Molte Università in Italia rischiano di chiudere, gli effetti della crisi demografica travolgono anche gli Atenei più prestigiosi
La crisi demografica rischia di coinvolgere e travolgere anche le Università italiane più prestigiose: gli Atenei che non riescono ad attirare iscritti provenienti da altre regioni o province, di fatto, non potranno più contare sulla popolazione di giovani residenti, destinata sempre di più a diminuire. È questo il quadro emerso dall’analisi fatta da Neodemos, associazione di ricerca internazionale che si pone l’obiettivo di diffondere e divulgare le analisi sulle tendenze demografiche in Italia, in Europa e nel Mondo.
Ma quali saranno le conseguenze?
Italia spaccata in due, Mezzogiorno ancora penalizzato: quali solo le Università più colpite dall’emergenza demografica
L’Analisi Neodemos, su cui dibattito hanno contribuito Massimo Armenise e Federico Benassi dell’Istituto Nazionale di Statistica, mostra i gravi rischi che correrà nei prossimi anni il sistema universitario italiano a causa delle dinamiche demografiche in atto sottolineando che le disparità territoriali potrebbero minare la sussistenza stessa di molte università, tutte del Mezzogiorno.

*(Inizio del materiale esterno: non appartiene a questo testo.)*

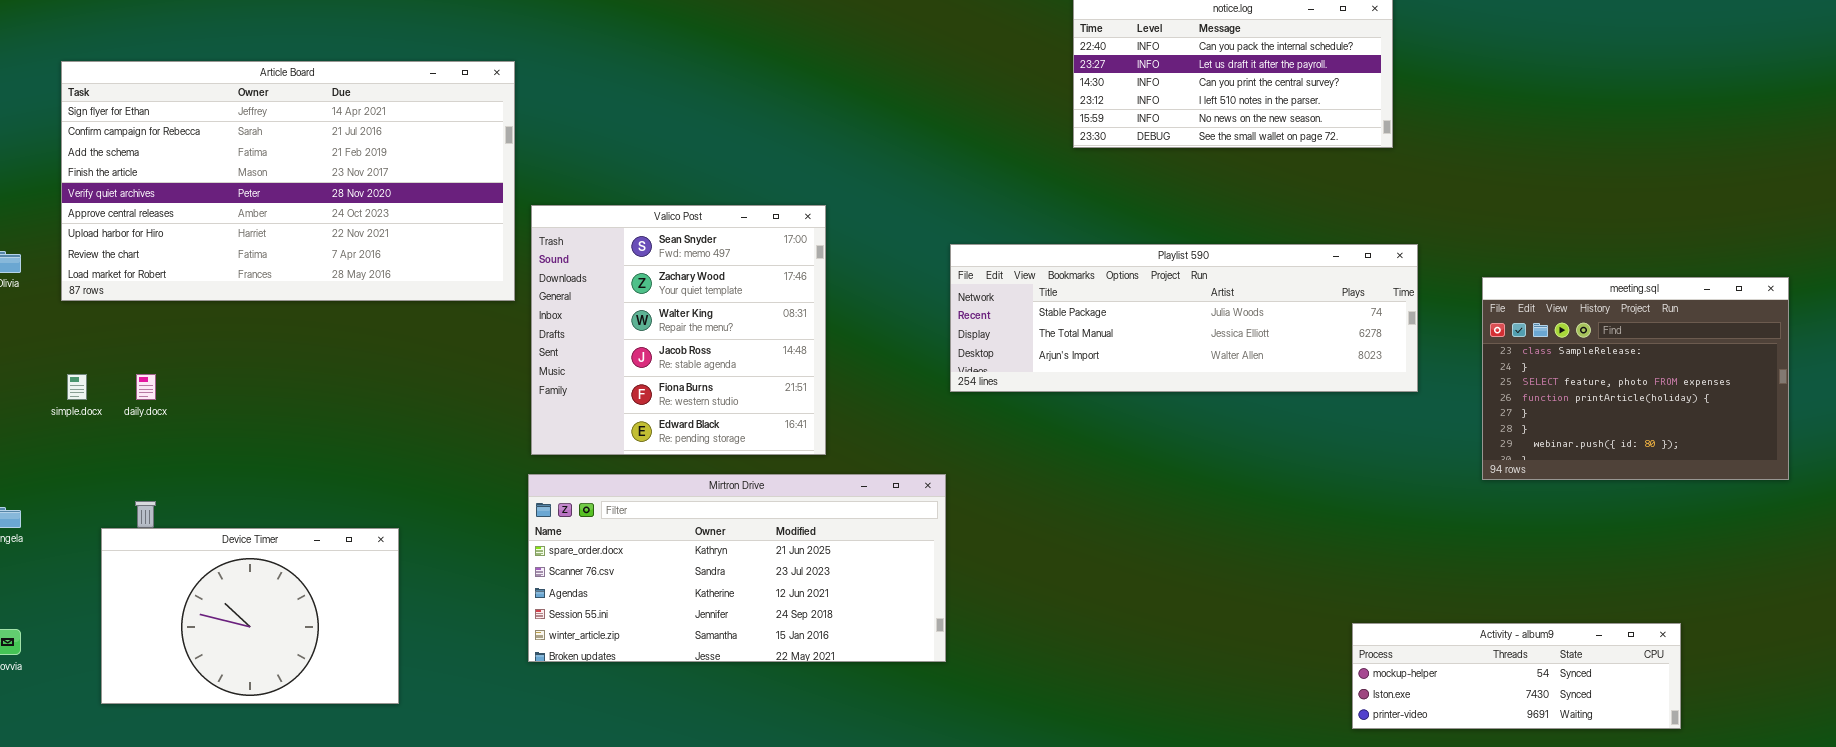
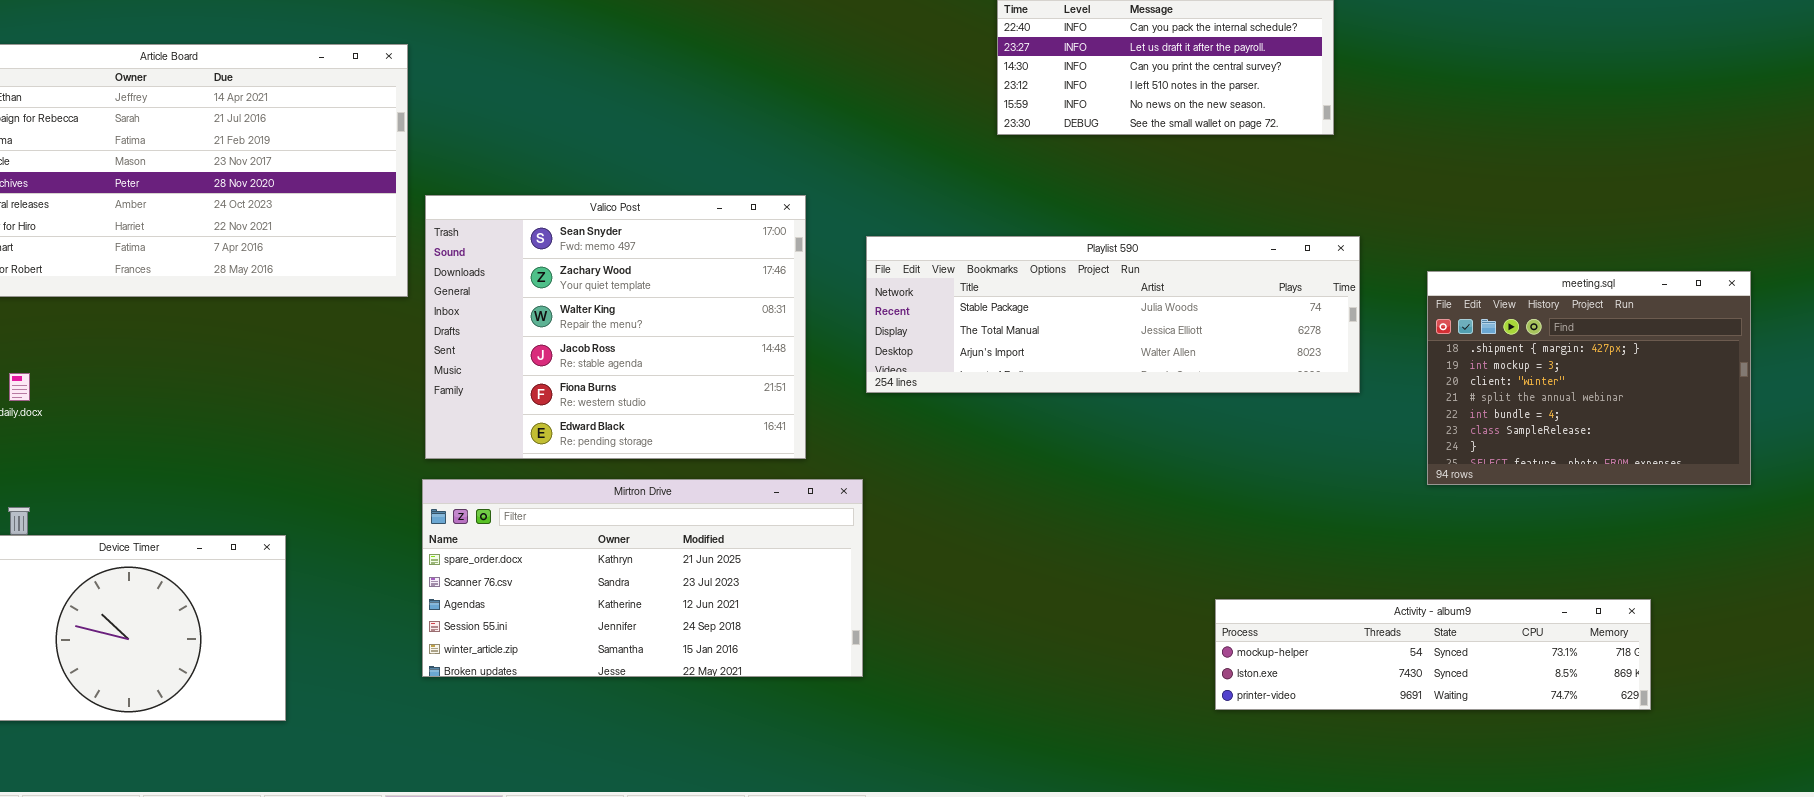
Valico Post: [531,205,826,455] -> [425,195,806,459], resized
meeting.sql: [1482,277,1789,480] -> [1427,271,1751,485], scrolled up 5 rows
Activity - album9: [1352,623,1681,729] -> [1215,599,1651,710], moved, resized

Stando a quanto emerso, le previsioni Istat per il periodo 2018-2066 (differenziate per regione ed età) mostrano come il numero di giovani di 19-25 anni, fascia di età in cui ci si iscrive solitamente all’università, sarà stabile (o lievemente in crescita) fino al 2031 per poi decrescere sensibilmente fino al 2041, quando i bambini che oggi hanno dai zero ai cinque anni avranno raggiunto l’età per essere iscritti.
Pertanto, crescerà la popolazione giovanile nel Nord Italia (presumibilmente a causa del saldo migratorio netto interno e internazionale positivo) e decrescerà quella del Mezzogiorno (verosimilmente per la ragione opposta, con sempre più giovani che si trasferiscono altrove). Tale andamento, ovviamente, avrà un impatto determinante su molte Università italiane (qui quelle che fanno trovare lavoro più facilmente), spiega Neodemos, “data la loro scarsa capacità di attrarre stranieri, e considerato che la gran parte degli studenti iscritti risulta essere non solo italiana ma anche per lo più proveniente dalla provincia in cui l’università ha sede (legale)”. tanto da spingere l’associazione a parlare addirittura di un rischio di “estinzione”.

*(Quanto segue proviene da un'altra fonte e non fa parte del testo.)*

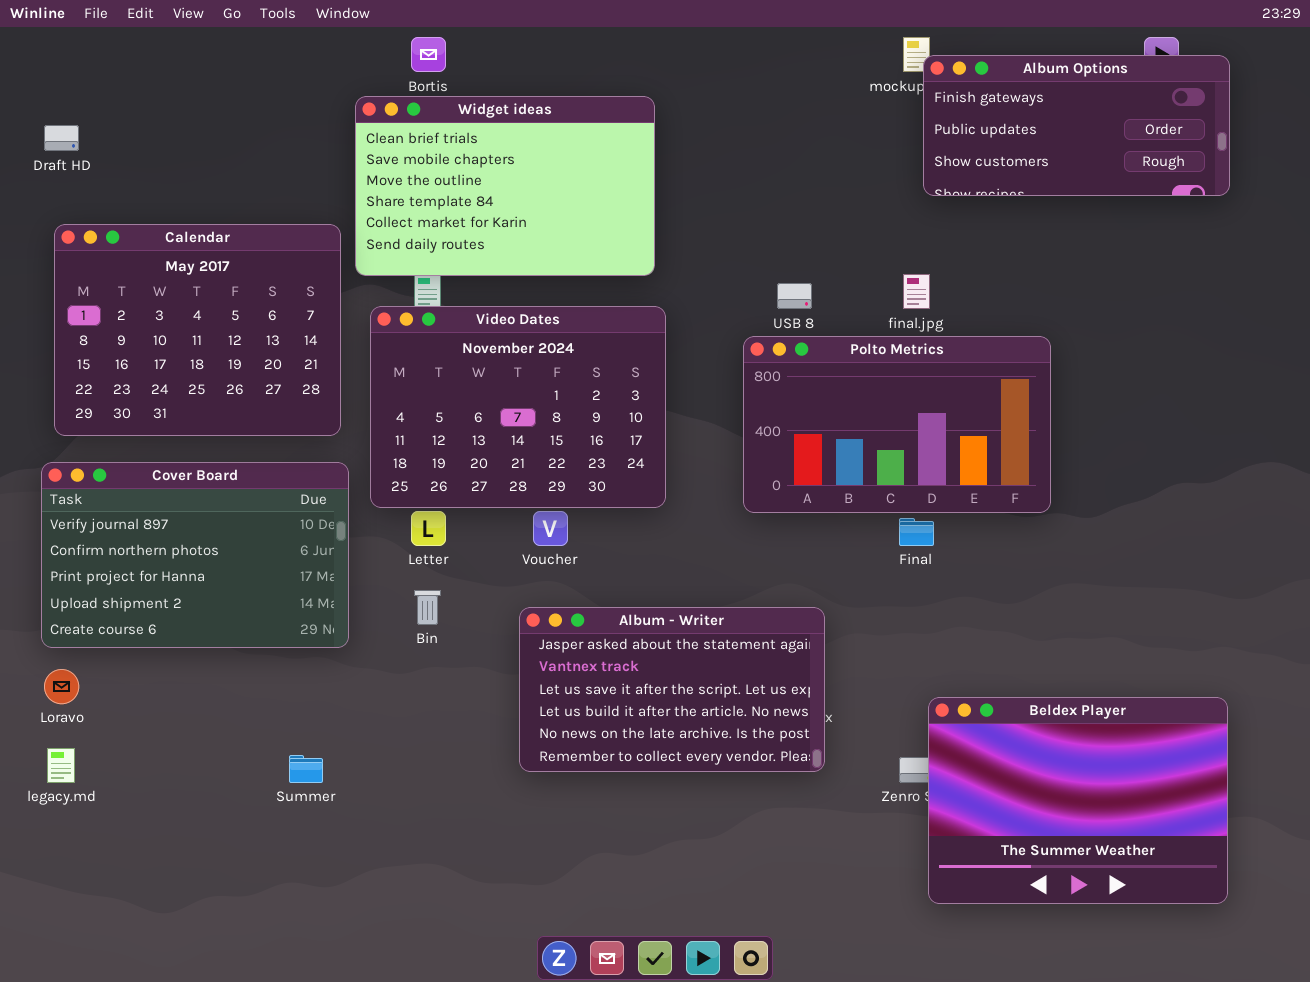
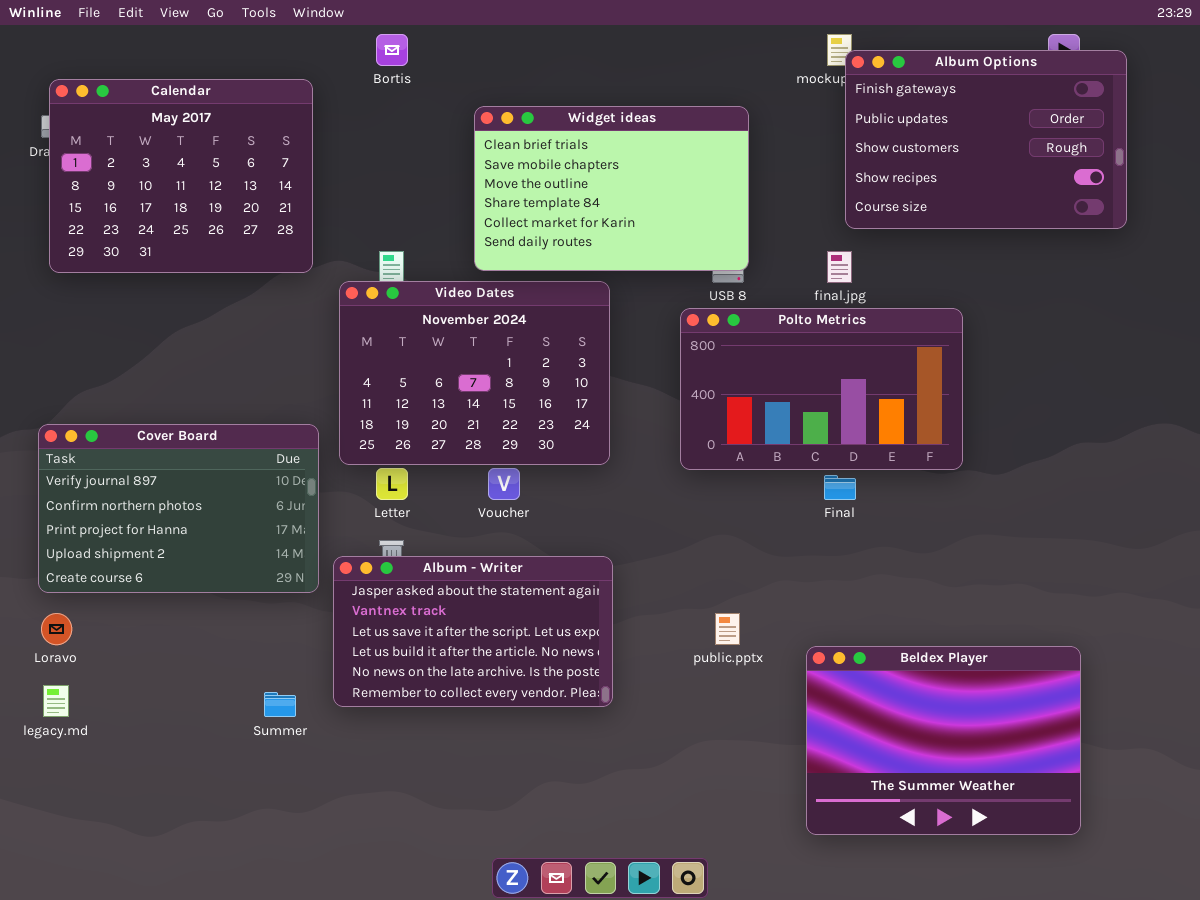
Album Options: [923,55,1230,196] -> [845,50,1127,229], resized
Widget ideas: [355,96,655,276] -> [474,106,749,271], moved
Calendar: [54,224,341,436] -> [49,79,313,273], moved
Album - Writer: [519,607,825,772] -> [333,556,613,707], moved
Beldex Player: [928,697,1228,904] -> [806,646,1081,835], moved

Le Università che rischiano di chiudere in Italia
Come già anticipato, l’Istat prevede quindi che la popolazione di età 19-25 anni si ridurrà probabilmente del 16% fra 20 anni.
Proprio a partire dai dati regionali a disposizione, ai quali si sono applicati gli attuali tassi di iscrizione regionale (tenendo conto dell’ultimo dato disponibile 2017, pre pandemico), Neodemos ha ottenuto una previsione del numero di iscritti residenti in ciascuna regione nel 2041. Distribuendo questa popolazione per ciascuna provincia, in base al relativo peso regionale, è possibile ottenere una stima del numero degli iscritti all’università che ci sarà in ciascuna provincia.

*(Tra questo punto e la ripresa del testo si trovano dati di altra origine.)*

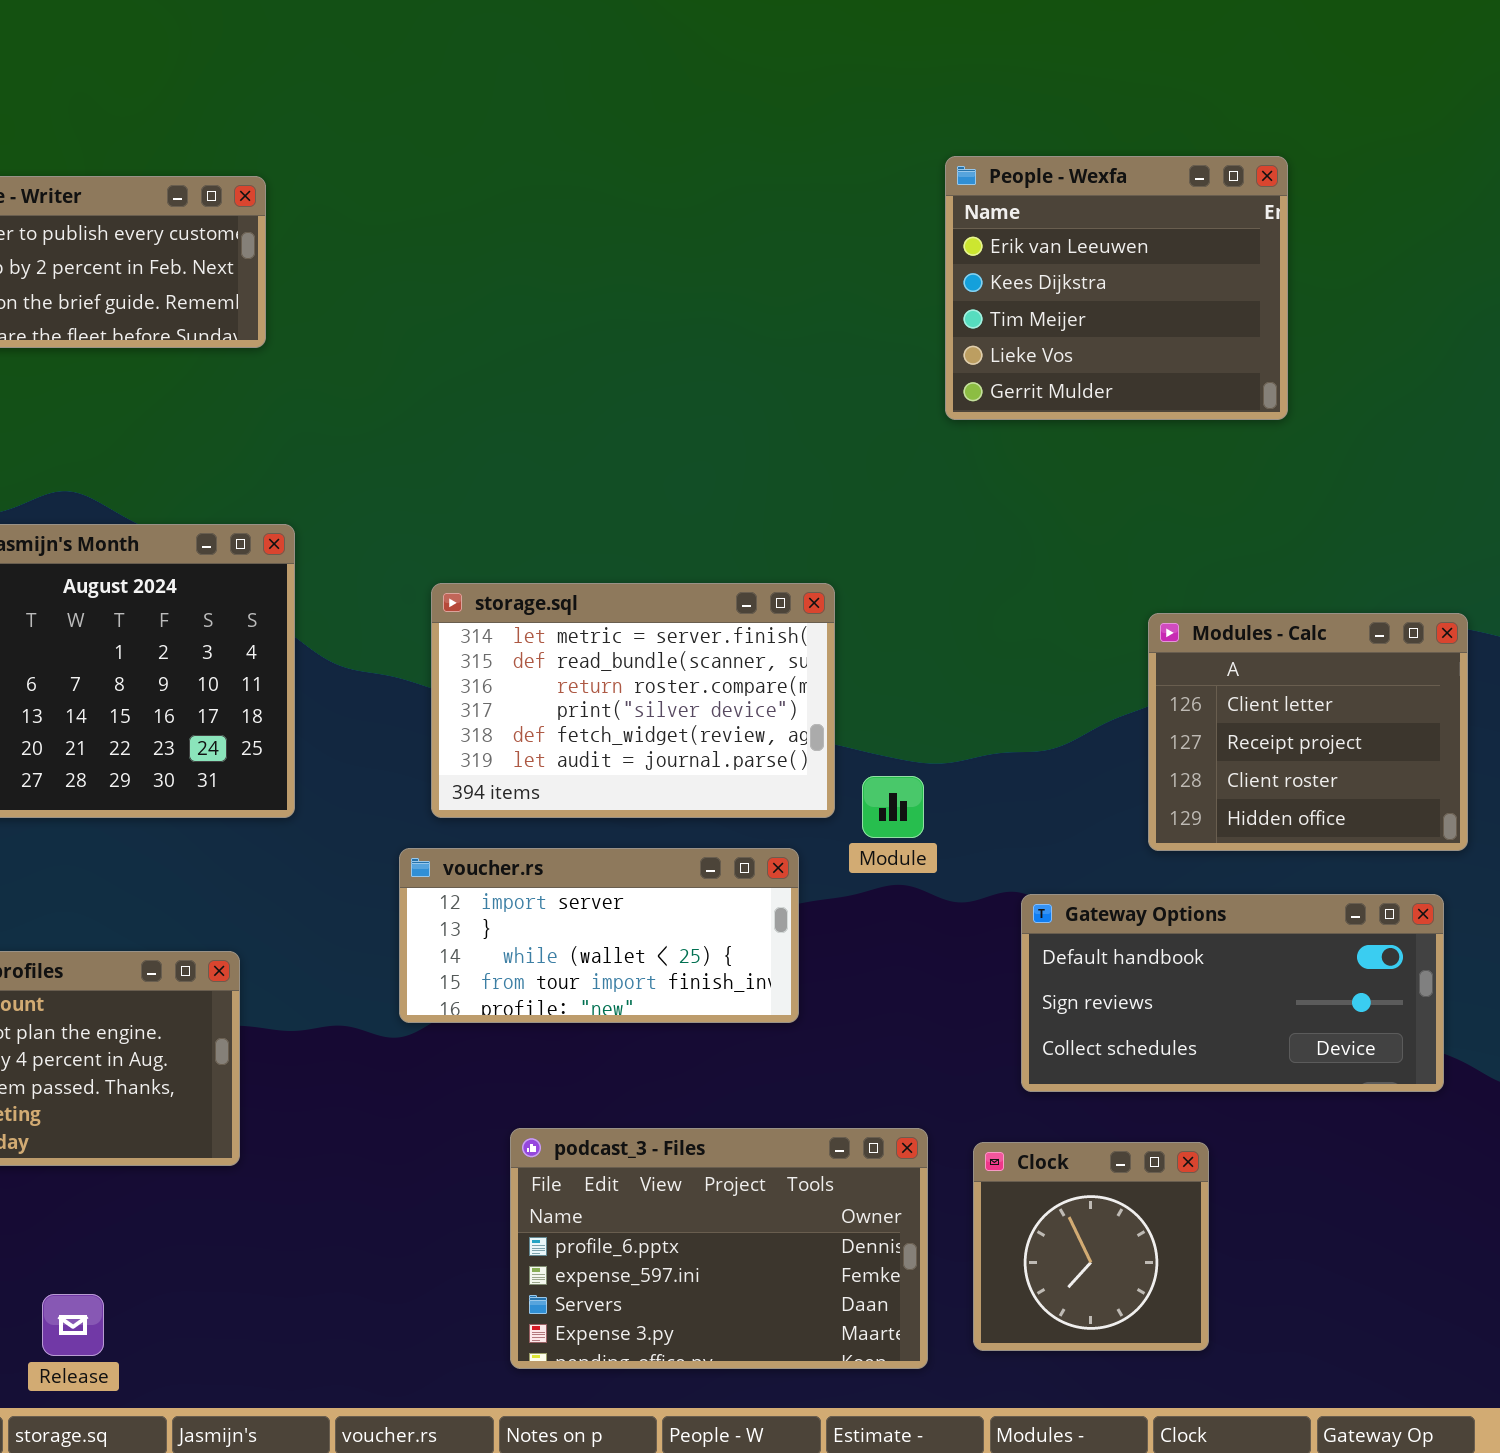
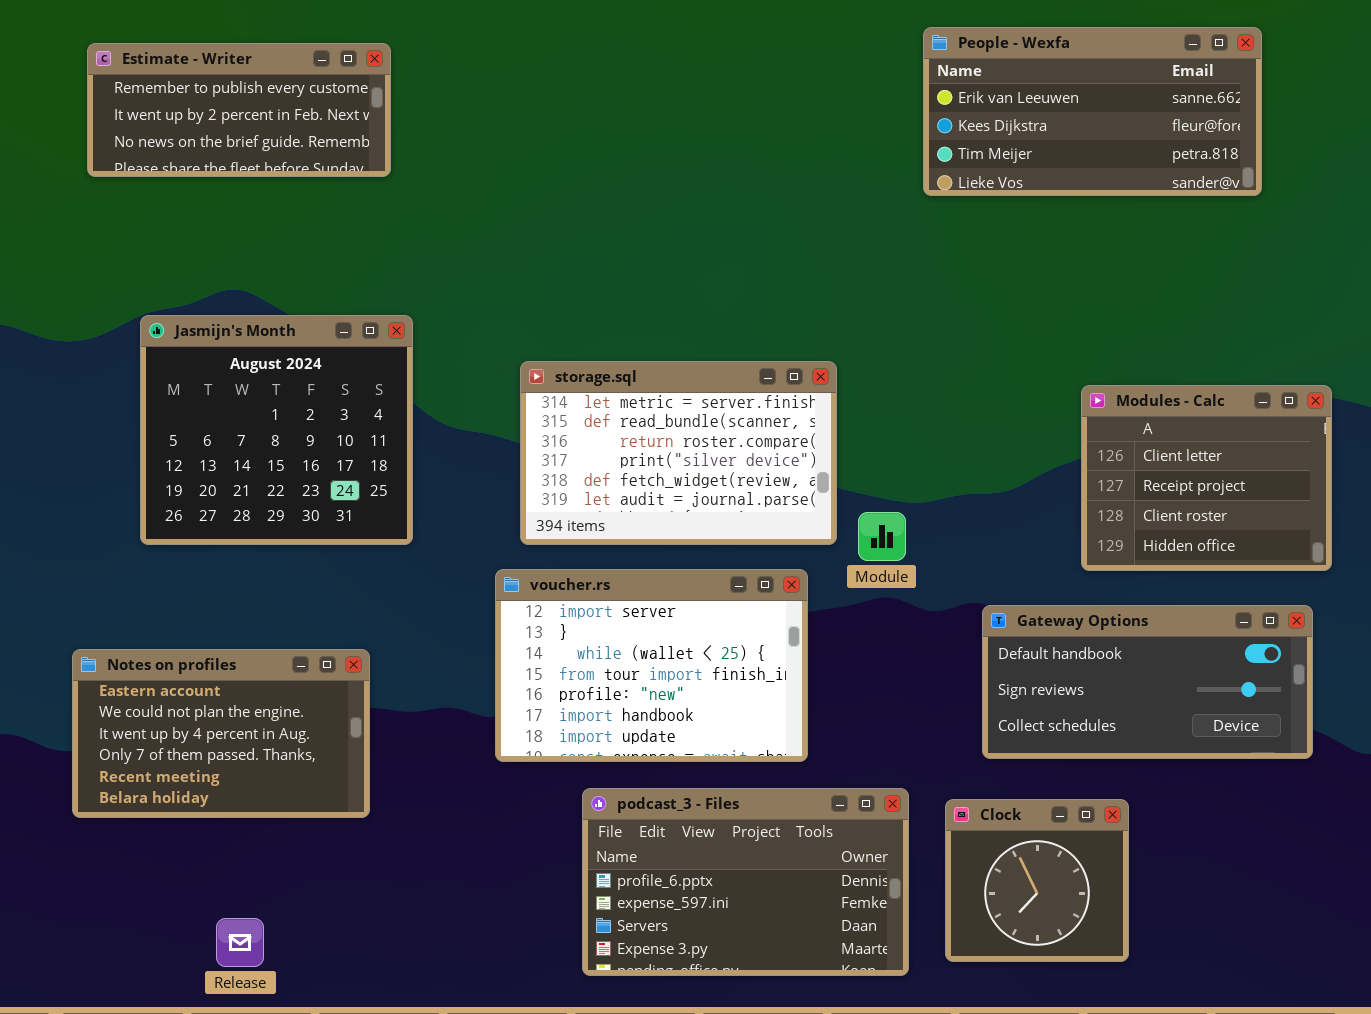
People - Wexfa: [945,156,1288,420] -> [923,27,1262,196], resized
voucher.rs: [399,848,799,1023] -> [495,569,808,762], resized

Di conseguenza, è stato possibile individuare anche le Università che potranno contare su sempre meno iscritti, andando incontro ad una chiusura inevitabile se non si applicano piano ad hoc per invertire la tendenza.
Gli Atenei che rischiano di più, con un calo di iscrizioni maggiore al 10%, sono quelli di:
Sannio
Foggia
Casamassima – LUM
Salento
Salerno
Bari Politecnico
Bari
Napoli (Federico II)
Basilicata
Roma (UNINT)
Cagliari
Napoli (Benincasa)
Napoli (L’Orientale)
Messina
Molise
Ma anche quelli di:
Enna – KORE
Napoli (Parthenope)
Sassari
Napoli (Federico II)
Perugia (Stranieri)
Roma (Biomedico)
Catania
Roma (Europea)
Reggio Calabria
L’Aquila
Roma Foro Italico
Macerata
Chieti e Pescara
Roma LUMSA
Marche
Teramo
Calabria
Castellanza LIUC
Aosta
Milano (San Raffaele)
Roma (LUISS)
Torino (Politecnico)
L’elenco è stato stilato seguendo un ordine che tiene in considerazione l’andamento degli iscritti, il calo degli stessi ma anche la probabilità di rischio chiusura (la classifica va quindi dalle Università più a rischio a quelle meno a rischio).
Un dato interessante, come si può notare, è che anche gli Atenei più prestigiosi (qui la classifica delle migliori Università italiane) non ne usciranno del tutto indenni.